One of the main difficulties with using subtitles as a weak label is that there is no guarantee that the corresponding video window contains an occurrence of the sign. Or for that matter, if it contains the sign, that it contains only one example. An example of the types of correlations typical in sign subtitle alignment is shown in Figure 4.

Figure 5 - An example of subtitle/sign alignment over a short sequence. The correlations have been colour coded to show corresponding words and signs. Note how there is no guarantee that the order is the same between British Sign Language and English. Nor that every word appearing once in the subtitles will occur once in the sign gloss.

This makes it difficult to choose the minimum support and confidence parameters for mining apriori. Instead what we do is run the mining with several different combinations of parameters and combine the results. Since often examples are taken from the same video this is done in situ so that any overlaps are accounted for.

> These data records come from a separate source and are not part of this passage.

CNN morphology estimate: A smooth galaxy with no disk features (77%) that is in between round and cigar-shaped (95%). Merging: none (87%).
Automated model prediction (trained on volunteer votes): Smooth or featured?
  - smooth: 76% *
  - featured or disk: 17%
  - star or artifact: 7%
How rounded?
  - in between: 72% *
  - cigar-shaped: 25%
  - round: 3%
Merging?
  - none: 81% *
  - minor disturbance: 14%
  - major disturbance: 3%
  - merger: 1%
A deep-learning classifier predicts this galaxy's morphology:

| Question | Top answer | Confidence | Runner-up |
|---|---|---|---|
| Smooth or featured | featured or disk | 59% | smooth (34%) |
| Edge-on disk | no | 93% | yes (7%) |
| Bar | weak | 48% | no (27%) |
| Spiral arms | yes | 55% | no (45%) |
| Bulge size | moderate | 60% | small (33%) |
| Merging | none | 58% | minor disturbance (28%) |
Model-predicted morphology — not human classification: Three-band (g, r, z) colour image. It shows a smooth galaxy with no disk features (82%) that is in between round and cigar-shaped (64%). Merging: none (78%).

Figure 5 - The iterative process used to hone in on a sign. In the first instance candidate positions are gathered from subtitle data. A buffer is added, mining is run and a histogram of the peak responses is compiled. This histogram is then assessed by mean shift to find the most likely points at which the sign will occur. These points then go through the process again but with a smaller buffer until the sign is localised after 6 iterations, the buffer being reduced each time.

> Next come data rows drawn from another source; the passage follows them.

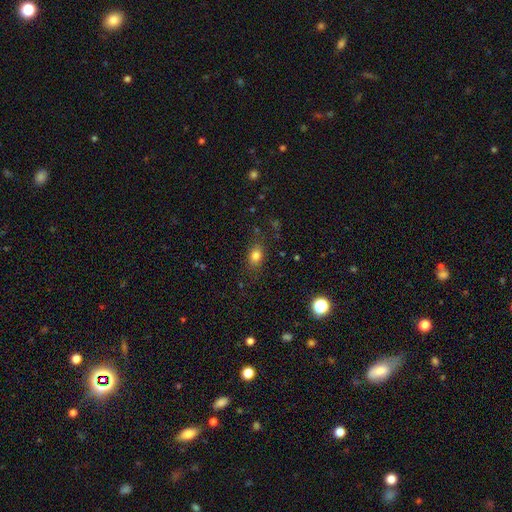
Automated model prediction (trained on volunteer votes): Smooth or featured?
  - smooth: 80% *
  - star or artifact: 12%
  - featured or disk: 8%
How rounded?
  - in between: 70% *
  - round: 27%
  - cigar-shaped: 2%
Merging?
  - none: 80% *
  - minor disturbance: 14%
  - major disturbance: 5%
  - merger: 2%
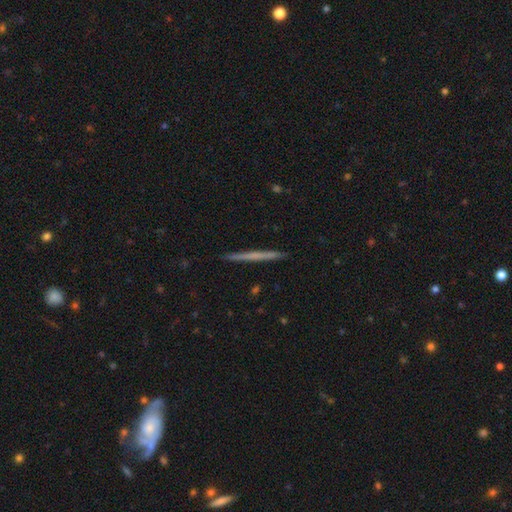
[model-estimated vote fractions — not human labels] Smooth or featured? smooth (48%)
Merging? none (93%)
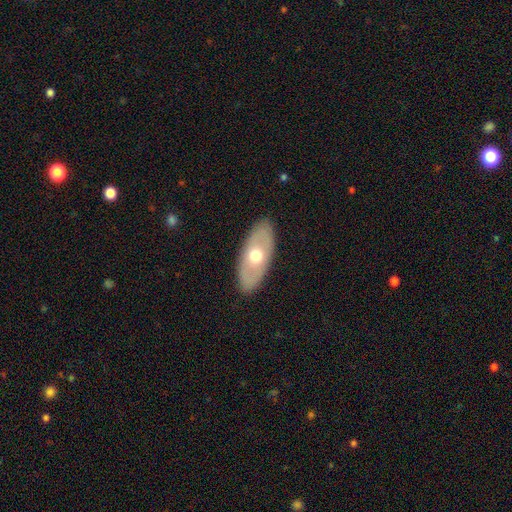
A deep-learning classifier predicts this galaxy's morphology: Overall: smooth (52%; featured or disk 43%). How rounded: in between (88%). Merging: none (87%).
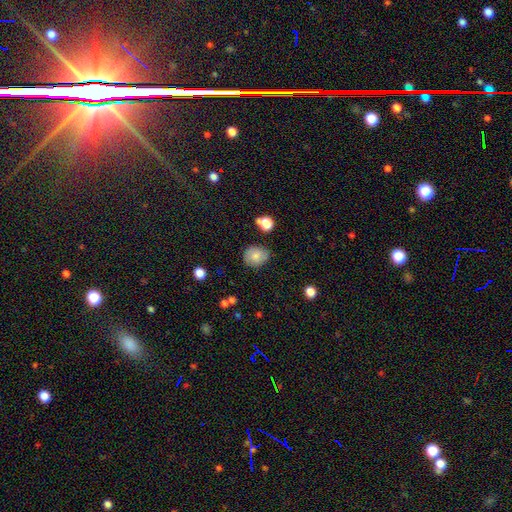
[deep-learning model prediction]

Mean shift offers a good way to combine the peak responses. Usually the histogram displays small clusters of values, we could quantise more heavily but this runs the risk of combining two sign examples together. We could also take the peak values but this risks not being accurate if either histogram boundaries fall awkwardly or if the clusters of responses are not symmetrical about the peak. Mean shift takes into account all the bins within a given radius and finds the most likely centre given all the bin values.

Figure 6 - Mean shift takes the histogram of peak responses (shown in blue)and finds the most likely place that a sign will occur (the yellow dots). In this example you can see that the yellow dots do not necessarily match the peak responses.